Vous ne serez plus en poste à Strasbourg la saison prochaine en Ligue 2. Où en sont les négociations au sujet de la résiliation de votre dernière année de contrat ?

Ce n'est pas encore réglé, mais ça n'achoppe pas pour des questions d'argent. Je ne peux pas en dire plus. Dans l'intérêt du club, ce serait bien qu'on soit tombé d'accord avant l'intronisation du nouvel entraîneur (Jean-Pierre Papin sera présenté à la presse cet après-midi). En tout cas, je ne vais pas repousser mon départ en vacances pour finaliser quelque chose qui devrait l'être depuis longtemps.

Après une saison très agitée sur le terrain et en coulisses, l'envie de vous reposer est-elle pressante ?

Je pars ce week-end pour trois semaines de vacances. Mais je n'éprouve pas le besoin de souffler, car je ne suis pas aussi cuit que certains veulent bien le dire. C'est vrai aussi que je recommence à bien dormir depuis quelques jours. Je me sentirai encore mieux quand tout sera réglé avec le Racing.

Vous quittez le club de votre coeur, où vous avez été champion de France comme joueur en 1979, puis vainqueur de la Coupe de la Ligue en 1997 et 2005 comme entraîneur. Comment vivez-vous ce départ ?
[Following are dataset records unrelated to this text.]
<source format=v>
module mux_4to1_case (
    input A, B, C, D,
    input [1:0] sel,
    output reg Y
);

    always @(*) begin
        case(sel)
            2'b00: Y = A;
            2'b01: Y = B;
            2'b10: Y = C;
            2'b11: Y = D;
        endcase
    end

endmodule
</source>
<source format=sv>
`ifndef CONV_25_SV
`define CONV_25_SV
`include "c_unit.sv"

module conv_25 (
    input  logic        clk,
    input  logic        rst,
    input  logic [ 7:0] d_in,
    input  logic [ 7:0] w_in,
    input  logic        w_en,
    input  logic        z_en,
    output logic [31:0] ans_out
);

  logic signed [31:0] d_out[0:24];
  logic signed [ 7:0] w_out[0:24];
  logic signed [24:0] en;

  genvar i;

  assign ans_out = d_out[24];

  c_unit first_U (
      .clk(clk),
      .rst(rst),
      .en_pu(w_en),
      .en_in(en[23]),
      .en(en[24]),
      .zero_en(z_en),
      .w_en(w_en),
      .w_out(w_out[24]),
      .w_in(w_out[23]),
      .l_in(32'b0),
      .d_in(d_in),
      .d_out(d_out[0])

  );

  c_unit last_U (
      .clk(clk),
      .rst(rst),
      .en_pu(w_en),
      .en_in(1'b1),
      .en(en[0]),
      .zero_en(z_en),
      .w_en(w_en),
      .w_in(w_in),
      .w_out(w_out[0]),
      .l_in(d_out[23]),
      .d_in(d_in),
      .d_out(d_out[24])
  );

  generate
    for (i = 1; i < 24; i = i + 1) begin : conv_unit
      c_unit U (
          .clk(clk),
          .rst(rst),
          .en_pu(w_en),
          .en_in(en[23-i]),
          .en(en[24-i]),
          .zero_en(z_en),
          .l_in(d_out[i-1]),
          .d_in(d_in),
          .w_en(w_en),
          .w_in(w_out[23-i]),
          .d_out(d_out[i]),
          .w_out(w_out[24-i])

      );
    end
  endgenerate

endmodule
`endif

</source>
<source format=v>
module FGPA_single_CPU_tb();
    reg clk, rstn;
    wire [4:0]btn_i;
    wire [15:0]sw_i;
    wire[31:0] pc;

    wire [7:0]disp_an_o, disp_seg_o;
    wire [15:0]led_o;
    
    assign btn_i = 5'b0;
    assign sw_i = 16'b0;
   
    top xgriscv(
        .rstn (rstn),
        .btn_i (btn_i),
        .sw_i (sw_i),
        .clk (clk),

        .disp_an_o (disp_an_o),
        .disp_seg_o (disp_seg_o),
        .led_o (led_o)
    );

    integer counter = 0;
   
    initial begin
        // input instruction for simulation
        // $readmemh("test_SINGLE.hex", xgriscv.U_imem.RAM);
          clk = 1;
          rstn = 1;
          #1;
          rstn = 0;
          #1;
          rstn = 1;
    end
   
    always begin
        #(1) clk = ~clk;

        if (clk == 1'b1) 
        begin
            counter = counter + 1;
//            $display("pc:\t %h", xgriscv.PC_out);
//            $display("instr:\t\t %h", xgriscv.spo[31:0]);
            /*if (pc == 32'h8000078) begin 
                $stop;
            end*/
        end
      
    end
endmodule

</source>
Plus facilement que je ne l'imaginais. Plusieurs parents de jeunes dont j'ai contribué à la venue au club quand je travaillais au recrutement m'ont appelé récemment. Ils étaient désolés pour moi. Ça fait chaud au coeur. Certains de leurs gamins vont disputer samedi prochain (le 27 mai à 18 h) la finale de la Coupe Gambardella au Stade de France. Je tiens à voir ça, car s'ils la gagnent, ce sera sans doute le meilleur moment de la saison. Cela récompenserait aussi le travail du centre de formation et de la cellule recrutement.

On parle beaucoup de vous pour devenir l'entraîneur de Guingamp (L2) ou de Grenoble (L2)...
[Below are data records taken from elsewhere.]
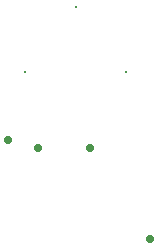
<source format=gbs>
G04*
G04 #@! TF.GenerationSoftware,Altium Limited,Altium Designer,18.1.11 (251)*
G04*
G04 Layer_Color=16711935*
%FSLAX42Y42*%
%MOMM*%
G71*
G01*
G75*
%ADD19C,0.20*%
%ADD20C,0.70*%
D19*
X948Y2162D02*
D03*
X1373Y1612D02*
D03*
X522D02*
D03*
D20*
X630Y965D02*
D03*
X1073D02*
D03*
X1582Y198D02*
D03*
X375Y1035D02*
D03*
M02*

</source>
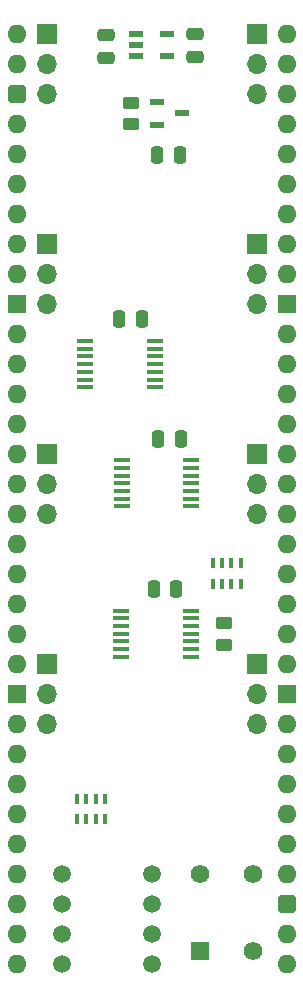
<source format=gbr>
%TF.GenerationSoftware,KiCad,Pcbnew,7.0.5*%
%TF.CreationDate,2024-01-10T15:41:59+02:00*%
%TF.ProjectId,Dual MPU Clock Generator,4475616c-204d-4505-9520-436c6f636b20,rev?*%
%TF.SameCoordinates,Original*%
%TF.FileFunction,Soldermask,Top*%
%TF.FilePolarity,Negative*%
%FSLAX46Y46*%
G04 Gerber Fmt 4.6, Leading zero omitted, Abs format (unit mm)*
G04 Created by KiCad (PCBNEW 7.0.5) date 2024-01-10 15:41:59*
%MOMM*%
%LPD*%
G01*
G04 APERTURE LIST*
G04 Aperture macros list*
%AMRoundRect*
0 Rectangle with rounded corners*
0 $1 Rounding radius*
0 $2 $3 $4 $5 $6 $7 $8 $9 X,Y pos of 4 corners*
0 Add a 4 corners polygon primitive as box body*
4,1,4,$2,$3,$4,$5,$6,$7,$8,$9,$2,$3,0*
0 Add four circle primitives for the rounded corners*
1,1,$1+$1,$2,$3*
1,1,$1+$1,$4,$5*
1,1,$1+$1,$6,$7*
1,1,$1+$1,$8,$9*
0 Add four rect primitives between the rounded corners*
20,1,$1+$1,$2,$3,$4,$5,0*
20,1,$1+$1,$4,$5,$6,$7,0*
20,1,$1+$1,$6,$7,$8,$9,0*
20,1,$1+$1,$8,$9,$2,$3,0*%
G04 Aperture macros list end*
%ADD10R,1.575000X1.575000*%
%ADD11C,1.575000*%
%ADD12C,1.509000*%
%ADD13R,0.450000X0.900000*%
%ADD14R,1.475000X0.450000*%
%ADD15R,1.250000X0.600000*%
%ADD16R,1.150000X0.600000*%
%ADD17RoundRect,0.250000X0.475000X-0.250000X0.475000X0.250000X-0.475000X0.250000X-0.475000X-0.250000X0*%
%ADD18R,1.700000X1.700000*%
%ADD19O,1.700000X1.700000*%
%ADD20O,1.600000X1.600000*%
%ADD21RoundRect,0.400000X-0.400000X-0.400000X0.400000X-0.400000X0.400000X0.400000X-0.400000X0.400000X0*%
%ADD22R,1.600000X1.600000*%
%ADD23RoundRect,0.250000X0.250000X0.475000X-0.250000X0.475000X-0.250000X-0.475000X0.250000X-0.475000X0*%
%ADD24RoundRect,0.250000X-0.450000X0.262500X-0.450000X-0.262500X0.450000X-0.262500X0.450000X0.262500X0*%
%ADD25RoundRect,0.250000X-0.250000X-0.475000X0.250000X-0.475000X0.250000X0.475000X-0.250000X0.475000X0*%
G04 APERTURE END LIST*
D10*
%TO.C,S2*%
X104430000Y-136040000D03*
D11*
X104430000Y-129540000D03*
X108930000Y-136040000D03*
X108930000Y-129540000D03*
%TD*%
D12*
%TO.C,S1*%
X92710000Y-129540000D03*
X92710000Y-132080000D03*
X92710000Y-134620000D03*
X92710000Y-137160000D03*
X100330000Y-137160000D03*
X100330000Y-134620000D03*
X100330000Y-132080000D03*
X100330000Y-129540000D03*
%TD*%
D13*
%TO.C,RN1*%
X96380000Y-123190000D03*
X95580000Y-123190000D03*
X94780000Y-123190000D03*
X93980000Y-123190000D03*
X93980000Y-124890000D03*
X94780000Y-124890000D03*
X95580000Y-124890000D03*
X96380000Y-124890000D03*
%TD*%
D14*
%TO.C,IC9*%
X97790000Y-94540000D03*
X97790000Y-95190000D03*
X97790000Y-95840000D03*
X97790000Y-96490000D03*
X97790000Y-97140000D03*
X97790000Y-97790000D03*
X97790000Y-98440000D03*
X103666000Y-98440000D03*
X103666000Y-97790000D03*
X103666000Y-97140000D03*
X103666000Y-96490000D03*
X103666000Y-95840000D03*
X103666000Y-95190000D03*
X103666000Y-94540000D03*
%TD*%
D15*
%TO.C,IC8*%
X100770000Y-64201000D03*
X100770000Y-66101000D03*
X102870000Y-65151000D03*
%TD*%
D14*
%TO.C,IC7*%
X97773000Y-107270000D03*
X97773000Y-107920000D03*
X97773000Y-108570000D03*
X97773000Y-109220000D03*
X97773000Y-109870000D03*
X97773000Y-110520000D03*
X97773000Y-111170000D03*
X103649000Y-111170000D03*
X103649000Y-110520000D03*
X103649000Y-109870000D03*
X103649000Y-109220000D03*
X103649000Y-108570000D03*
X103649000Y-107920000D03*
X103649000Y-107270000D03*
%TD*%
%TO.C,IC3*%
X94695000Y-84440000D03*
X94695000Y-85090000D03*
X94695000Y-85740000D03*
X94695000Y-86390000D03*
X94695000Y-87040000D03*
X94695000Y-87690000D03*
X94695000Y-88340000D03*
X100571000Y-88340000D03*
X100571000Y-87690000D03*
X100571000Y-87040000D03*
X100571000Y-86390000D03*
X100571000Y-85740000D03*
X100571000Y-85090000D03*
X100571000Y-84440000D03*
%TD*%
D16*
%TO.C,IC1*%
X99000000Y-58420000D03*
X99000000Y-59370000D03*
X99000000Y-60320000D03*
X101600000Y-60320000D03*
X101600000Y-58420000D03*
%TD*%
D17*
%TO.C,C10*%
X96490000Y-60431000D03*
X96490000Y-58531000D03*
%TD*%
D18*
%TO.C,J7*%
X109220000Y-93980000D03*
D19*
X109220000Y-96520000D03*
X109220000Y-99060000D03*
%TD*%
D20*
%TO.C,J1*%
X88900000Y-58420000D03*
X88900000Y-60960000D03*
D21*
X88900000Y-63500000D03*
D20*
X88900000Y-66040000D03*
X88900000Y-68580000D03*
X88900000Y-71120000D03*
X88900000Y-73660000D03*
X88900000Y-76200000D03*
X88900000Y-78740000D03*
D22*
X88900000Y-81280000D03*
D20*
X88900000Y-83820000D03*
X88900000Y-86360000D03*
X88900000Y-88900000D03*
X88900000Y-91440000D03*
X88900000Y-93980000D03*
X88900000Y-96520000D03*
X88900000Y-99060000D03*
X88900000Y-101600000D03*
X88900000Y-104140000D03*
X88900000Y-106680000D03*
X88900000Y-109220000D03*
X88900000Y-111760000D03*
D22*
X88900000Y-114300000D03*
D20*
X88900000Y-116840000D03*
X88900000Y-119380000D03*
X88900000Y-121920000D03*
X88900000Y-124460000D03*
X88900000Y-127000000D03*
X88900000Y-129540000D03*
X88900000Y-132080000D03*
X88900000Y-134620000D03*
X88900000Y-137160000D03*
X111760000Y-137160000D03*
X111760000Y-134620000D03*
D21*
X111760000Y-132080000D03*
D20*
X111760000Y-129540000D03*
X111760000Y-127000000D03*
X111760000Y-124460000D03*
X111760000Y-121920000D03*
X111760000Y-119380000D03*
X111760000Y-116840000D03*
D22*
X111760000Y-114300000D03*
D20*
X111760000Y-111760000D03*
X111760000Y-109220000D03*
X111760000Y-106680000D03*
X111760000Y-104140000D03*
X111760000Y-101600000D03*
X111760000Y-99060000D03*
X111760000Y-96520000D03*
X111760000Y-93980000D03*
X111760000Y-91440000D03*
X111760000Y-88900000D03*
X111760000Y-86360000D03*
X111760000Y-83820000D03*
D22*
X111760000Y-81280000D03*
D20*
X111760000Y-78740000D03*
X111760000Y-76200000D03*
X111760000Y-73660000D03*
X111760000Y-71120000D03*
X111760000Y-68580000D03*
X111760000Y-66040000D03*
X111760000Y-63500000D03*
X111760000Y-60960000D03*
X111760000Y-58420000D03*
%TD*%
D23*
%TO.C,C6*%
X102407000Y-105410000D03*
X100507000Y-105410000D03*
%TD*%
D18*
%TO.C,J9*%
X109220000Y-111760000D03*
D19*
X109220000Y-114300000D03*
X109220000Y-116840000D03*
%TD*%
D18*
%TO.C,J6*%
X91440000Y-93980000D03*
D19*
X91440000Y-96520000D03*
X91440000Y-99060000D03*
%TD*%
D23*
%TO.C,C2*%
X99486000Y-82580000D03*
X97586000Y-82580000D03*
%TD*%
D13*
%TO.C,RN2*%
X107880000Y-103261000D03*
X107080000Y-103261000D03*
X106280000Y-103261000D03*
X105480000Y-103261000D03*
X105480000Y-104961000D03*
X106280000Y-104961000D03*
X107080000Y-104961000D03*
X107880000Y-104961000D03*
%TD*%
D24*
%TO.C,R2*%
X98562000Y-64238500D03*
X98562000Y-66063500D03*
%TD*%
D17*
%TO.C,C11*%
X103983000Y-60365000D03*
X103983000Y-58465000D03*
%TD*%
D18*
%TO.C,J5*%
X109220000Y-76200000D03*
D19*
X109220000Y-78740000D03*
X109220000Y-81280000D03*
%TD*%
D18*
%TO.C,J2*%
X91440000Y-58420000D03*
D19*
X91440000Y-60960000D03*
X91440000Y-63500000D03*
%TD*%
D18*
%TO.C,J4*%
X91440000Y-76200000D03*
D19*
X91440000Y-78740000D03*
X91440000Y-81280000D03*
%TD*%
D24*
%TO.C,R1*%
X106436000Y-108307500D03*
X106436000Y-110132500D03*
%TD*%
D25*
%TO.C,C8*%
X100793000Y-68707000D03*
X102693000Y-68707000D03*
%TD*%
D18*
%TO.C,J3*%
X109220000Y-58420000D03*
D19*
X109220000Y-60960000D03*
X109220000Y-63500000D03*
%TD*%
D18*
%TO.C,J8*%
X91440000Y-111760000D03*
D19*
X91440000Y-114300000D03*
X91440000Y-116840000D03*
%TD*%
D23*
%TO.C,C1*%
X102788000Y-92710000D03*
X100888000Y-92710000D03*
%TD*%
M02*

</source>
Contrairement à ce qui se dit, je n'ai aucun contact. Je ne sais pas d'où vient la rumeur Grenoble et Guingamp, vous verrez, ce ne sera pas moi. En revanche, je suis prêt à partir dans un club où il y a un vrai projet sportif et où le foot sera la priorité...

Ça bouge beaucoup sur les bancs de L1 et de L2, à Toulouse, Auxerre, Sochaux... Etes-vous optimiste sur vos chances de retrouver un club ?
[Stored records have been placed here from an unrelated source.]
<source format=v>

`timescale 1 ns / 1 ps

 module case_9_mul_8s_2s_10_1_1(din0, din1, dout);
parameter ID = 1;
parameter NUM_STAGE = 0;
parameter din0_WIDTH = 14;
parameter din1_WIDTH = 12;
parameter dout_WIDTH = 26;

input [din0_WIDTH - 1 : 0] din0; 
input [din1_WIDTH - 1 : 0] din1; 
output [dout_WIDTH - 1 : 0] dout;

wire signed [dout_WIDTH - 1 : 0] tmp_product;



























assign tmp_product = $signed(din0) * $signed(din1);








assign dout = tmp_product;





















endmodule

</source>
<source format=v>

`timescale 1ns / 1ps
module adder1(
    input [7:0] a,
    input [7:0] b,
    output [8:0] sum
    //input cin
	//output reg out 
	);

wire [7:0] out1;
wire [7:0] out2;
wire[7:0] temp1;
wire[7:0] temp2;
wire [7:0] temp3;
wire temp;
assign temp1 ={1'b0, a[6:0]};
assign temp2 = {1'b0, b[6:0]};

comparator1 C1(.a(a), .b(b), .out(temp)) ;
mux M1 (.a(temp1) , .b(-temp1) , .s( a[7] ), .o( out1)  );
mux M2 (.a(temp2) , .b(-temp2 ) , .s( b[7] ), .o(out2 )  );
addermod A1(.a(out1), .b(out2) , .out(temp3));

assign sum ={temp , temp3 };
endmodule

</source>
Oui, mais plus il y a de places qui se libèrent, plus il y a de collègues dans la même situation que moi qui espèrent rebondir ailleurs.

Dans le cas où vous ne recevriez aucune proposition, quelle orientation donneriez-vous à votre carrière ?

Ma priorité, c'est de retrouver un poste d'entraîneur d'une équipe professionnelle. Je ne souhaite pas travailler de nouveau dans un centre de formation. Sinon, j'ai déjà été consultant à la télévision pour TPS pendant deux ans. C'est intéressant, mais ce n'est pas mon objectif.